(Records from a data source)
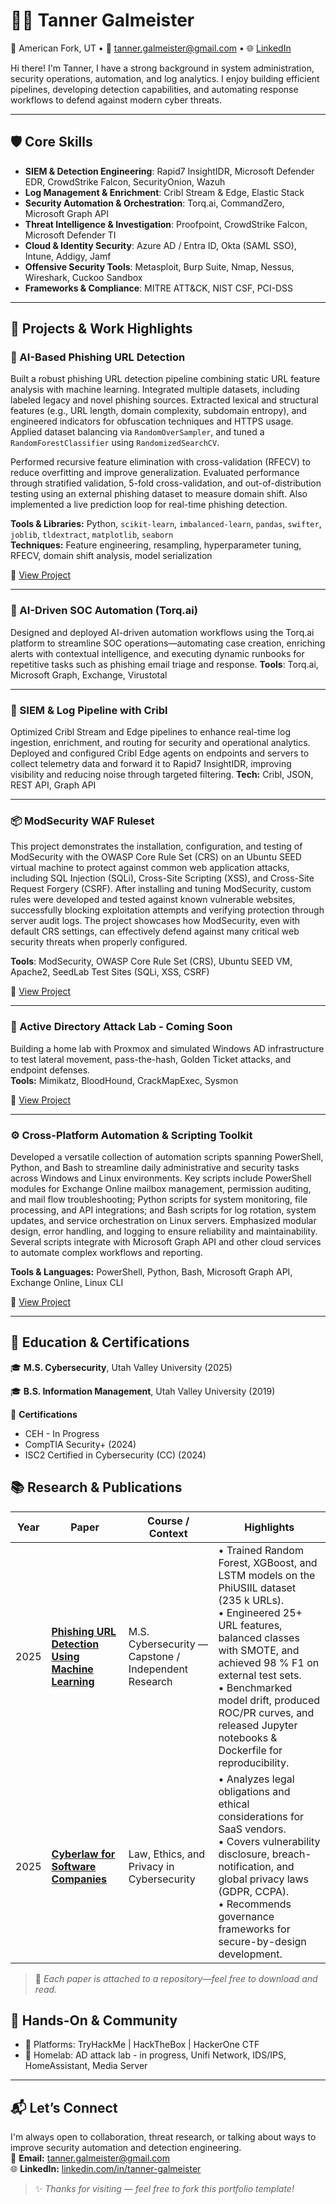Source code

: # 👨‍💻 Tanner Galmeister

📍 American Fork, UT • 📧 tanner.galmeister@gmail.com • 🌐 [LinkedIn](https://www.linkedin.com/in/tanner-galmeister/)

Hi there! I'm Tanner, I have a strong background in system administration, security operations, automation, and log analytics. I enjoy building efficient pipelines, developing detection capabilities, and automating response workflows to defend against modern cyber threats.

---

## 🛡️ Core Skills

- **SIEM & Detection Engineering**: Rapid7 InsightIDR, Microsoft Defender EDR, CrowdStrike Falcon, SecurityOnion, Wazuh  
- **Log Management & Enrichment**: Cribl Stream & Edge, Elastic Stack  
- **Security Automation & Orchestration**: Torq.ai, CommandZero, Microsoft Graph API  
- **Threat Intelligence & Investigation**: Proofpoint, CrowdStrike Falcon, Microsoft Defender TI  
- **Cloud & Identity Security**: Azure AD / Entra ID, Okta (SAML SSO), Intune, Addigy, Jamf  
- **Offensive Security Tools**: Metasploit, Burp Suite, Nmap, Nessus, Wireshark, Cuckoo Sandbox  
- **Frameworks & Compliance**: MITRE ATT&CK, NIST CSF, PCI-DSS

---

## 🚀 Projects & Work Highlights

### 🔎 AI-Based Phishing URL Detection
Built a robust phishing URL detection pipeline combining static URL feature analysis with machine learning. Integrated multiple datasets, including labeled legacy and novel phishing sources. Extracted lexical and structural features (e.g., URL length, domain complexity, subdomain entropy), and engineered indicators for obfuscation techniques and HTTPS usage. Applied dataset balancing via `RandomOverSampler`, and tuned a `RandomForestClassifier` using `RandomizedSearchCV`.

Performed recursive feature elimination with cross-validation (RFECV) to reduce overfitting and improve generalization. Evaluated performance through stratified validation, 5-fold cross-validation, and out-of-distribution testing using an external phishing dataset to measure domain shift. Also implemented a live prediction loop for real-time phishing detection.

**Tools & Libraries:** Python, `scikit-learn`, `imbalanced-learn`, `pandas`, `swifter`, `joblib`, `tldextract`, `matplotlib`, `seaborn`  
**Techniques:** Feature engineering, resampling, hyperparameter tuning, RFECV, domain shift analysis, model serialization 
 
🔗 [View Project](https://github.com/tgalmeister/AI-Based-Phishing-URL-Detection)

---

### 🔁 AI-Driven SOC Automation (Torq.ai)
Designed and deployed AI-driven automation workflows using the Torq.ai platform to streamline SOC operations—automating case creation, enriching alerts with contextual intelligence, and executing dynamic runbooks for repetitive tasks such as phishing email triage and response.
**Tools**: Torq.ai, Microsoft Graph, Exchange, Virustotal  

---

### 🧰 SIEM & Log Pipeline with Cribl
Optimized Cribl Stream and Edge pipelines to enhance real-time log ingestion, enrichment, and routing for security and operational analytics. Deployed and configured Cribl Edge agents on endpoints and servers to collect telemetry data and forward it to Rapid7 InsightIDR, improving visibility and reducing noise through targeted filtering.
**Tech:** Cribl, JSON, REST API, Graph API  

---

### 📦 ModSecurity WAF Ruleset
This project demonstrates the installation, configuration, and testing of ModSecurity with the OWASP Core Rule Set (CRS) on an Ubuntu SEED virtual machine to protect against common web application attacks, including SQL Injection (SQLi), Cross-Site Scripting (XSS), and Cross-Site Request Forgery (CSRF). After installing and tuning ModSecurity, custom rules were developed and tested against known vulnerable websites, successfully blocking exploitation attempts and verifying protection through server audit logs. The project showcases how ModSecurity, even with default CRS settings, can effectively defend against many critical web security threats when properly configured.

**Tools**: ModSecurity, OWASP Core Rule Set (CRS), Ubuntu SEED VM, Apache2, SeedLab Test Sites (SQLi, XSS, CSRF)

🔗 [View Project](https://github.com/tgalmeister/modsecurity-rules)


---

### 🧪 Active Directory Attack Lab - Coming Soon
Building a home lab with Proxmox and simulated Windows AD infrastructure to test lateral movement, pass-the-hash, Golden Ticket attacks, and endpoint defenses.  
**Tools:** Mimikatz, BloodHound, CrackMapExec, Sysmon  

🔗 [View Project](https://github.com/tgalmeister/proxmox)

---

### ⚙️ Cross-Platform Automation & Scripting Toolkit

Developed a versatile collection of automation scripts spanning PowerShell, Python, and Bash to streamline daily administrative and security tasks across Windows and Linux environments. Key scripts include PowerShell modules for Exchange Online mailbox management, permission auditing, and mail flow troubleshooting; Python scripts for system monitoring, file processing, and API integrations; and Bash scripts for log rotation, system updates, and service orchestration on Linux servers. Emphasized modular design, error handling, and logging to ensure reliability and maintainability. Several scripts integrate with Microsoft Graph API and other cloud services to automate complex workflows and reporting.

**Tools & Languages:** PowerShell, Python, Bash, Microsoft Graph API, Exchange Online, Linux CLI

🔗 [View Project](https://github.com/tgalmeister/scripting)

---

## 🧠 Education & Certifications

🎓 **M.S. Cybersecurity**, Utah Valley University (2025)  

🎓 **B.S. Information Management**, Utah Valley University (2019)

📜 **Certifications**  
- CEH - In Progress
- CompTIA Security+ (2024)  
- ISC2 Certified in Cybersecurity (CC) (2024)

## 📚 Research & Publications

| Year | Paper | Course / Context | Highlights |
|------|-------|------------------|------------|
| 2025 | **[Phishing URL Detection Using Machine Learning](https://github.com/tgalmeister/AI-Based-Phishing-URL-Detection)** <br> | M.S. Cybersecurity — Capstone / Independent Research | • Trained Random Forest, XGBoost, and LSTM models on the PhiUSIIL dataset (235 k URLs).<br>• Engineered 25+ URL features, balanced classes with SMOTE, and achieved 98 % F1 on external test sets.<br>• Benchmarked model drift, produced ROC/PR curves, and released Jupyter notebooks & Dockerfile for reproducibility. |
| 2025 | **[Cyberlaw for Software Companies](https://github.com/tgalmeister/Law-Ethics-Privacy-in-Cybersecurity)** <br> | Law, Ethics, and Privacy in Cybersecurity | • Analyzes legal obligations and ethical considerations for SaaS vendors.<br>• Covers vulnerability disclosure, breach-notification, and global privacy laws (GDPR, CCPA).<br>• Recommends governance frameworks for secure-by-design development. |

> 📌 *Each paper is attached to a repository—feel free to download and read.*


## 🧪 Hands-On & Community

- 👾 Platforms: TryHackMe | HackTheBox | HackerOne CTF
- 🧰 Homelab: AD attack lab - in progress, Unifi Network, IDS/IPS, HomeAssistant, Media Server 


---

## 📬 Let’s Connect

I'm always open to collaboration, threat research, or talking about ways to improve security automation and detection engineering.  
📧 **Email:** tanner.galmeister@gmail.com  
🌐 **LinkedIn:** [linkedin.com/in/tanner-galmeister](https://linkedin.com/in/tanner-galmeister)

> ✨ *Thanks for visiting — feel free to fork this portfolio template!*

Work order: Copy the lines above exactly, beginning at the line that has "- **Log Management" and stopping after the line that has "- **Cloud &", and omit the rest.

Answer section:
- **Log Management & Enrichment**: Cribl Stream & Edge, Elastic Stack  
- **Security Automation & Orchestration**: Torq.ai, CommandZero, Microsoft Graph API  
- **Threat Intelligence & Investigation**: Proofpoint, CrowdStrike Falcon, Microsoft Defender TI  
- **Cloud & Identity Security**: Azure AD / Entra ID, Okta (SAML SSO), Intune, Addigy, Jamf  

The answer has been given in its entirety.